* [PROBLEM DETAILS] Retype, character for character, the lines in the rows starting at the line containing "Longines HydroConquest" and ending at the line containing "openingstijden".

━━━━━ LISTED RECORDS ━━━━━

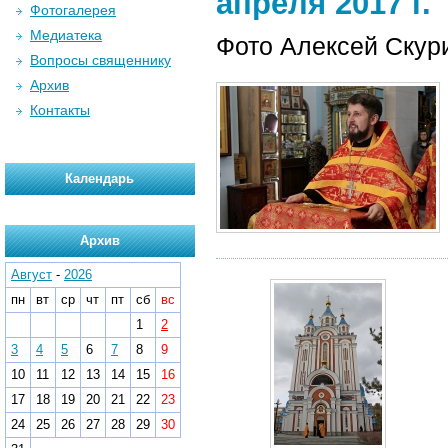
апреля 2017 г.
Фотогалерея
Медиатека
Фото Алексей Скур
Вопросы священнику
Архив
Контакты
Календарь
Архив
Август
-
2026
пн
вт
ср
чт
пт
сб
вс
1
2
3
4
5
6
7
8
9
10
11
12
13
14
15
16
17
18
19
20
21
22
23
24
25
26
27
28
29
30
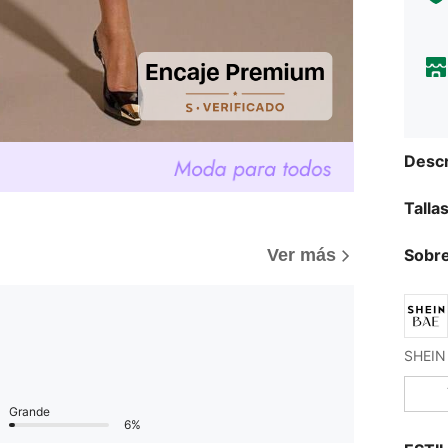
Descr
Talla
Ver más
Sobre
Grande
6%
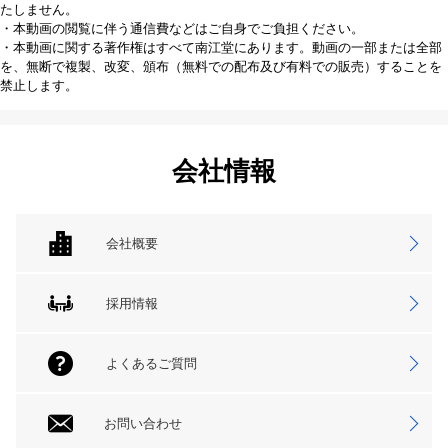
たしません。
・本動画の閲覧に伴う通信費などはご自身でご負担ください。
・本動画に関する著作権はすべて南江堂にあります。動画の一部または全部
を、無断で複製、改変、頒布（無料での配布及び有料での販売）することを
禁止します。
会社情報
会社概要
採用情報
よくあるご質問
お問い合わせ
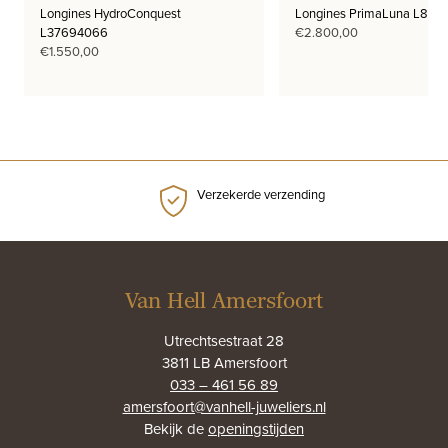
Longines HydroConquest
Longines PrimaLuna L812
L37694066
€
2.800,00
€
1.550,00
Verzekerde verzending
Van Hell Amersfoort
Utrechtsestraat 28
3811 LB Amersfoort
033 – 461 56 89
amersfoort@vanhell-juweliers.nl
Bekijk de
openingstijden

━━━━━
━━━━━ LISTED RECORDS ━━━━━

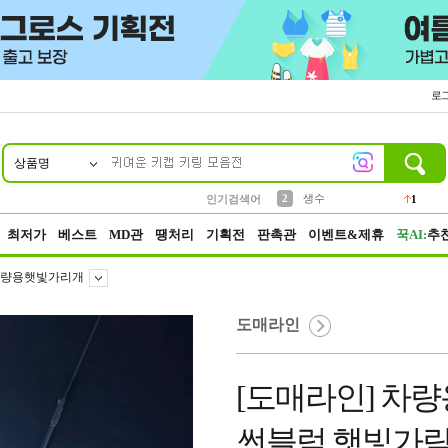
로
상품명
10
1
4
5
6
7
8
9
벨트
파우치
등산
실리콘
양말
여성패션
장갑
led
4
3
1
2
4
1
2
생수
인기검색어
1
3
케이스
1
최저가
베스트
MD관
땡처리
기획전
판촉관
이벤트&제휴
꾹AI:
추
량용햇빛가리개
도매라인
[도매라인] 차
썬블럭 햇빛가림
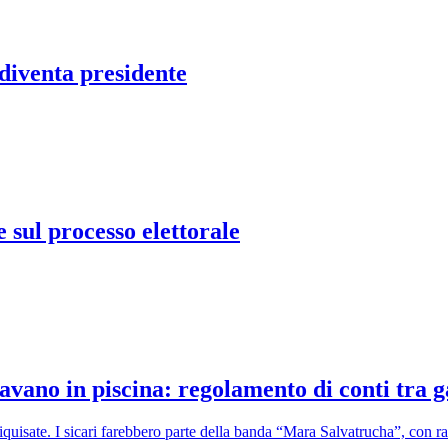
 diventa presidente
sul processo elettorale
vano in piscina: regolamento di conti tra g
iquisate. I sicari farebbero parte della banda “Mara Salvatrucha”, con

━━━━━

* [COMPLETED EXERCISE]
Longines HydroConquest
Longines PrimaLuna L812
L37694066
€
2.800,00
€
1.550,00
Verzekerde verzending
Van Hell Amersfoort
Utrechtsestraat 28
3811 LB Amersfoort
033 – 461 56 89
amersfoort@vanhell-juweliers.nl
Bekijk de
openingstijden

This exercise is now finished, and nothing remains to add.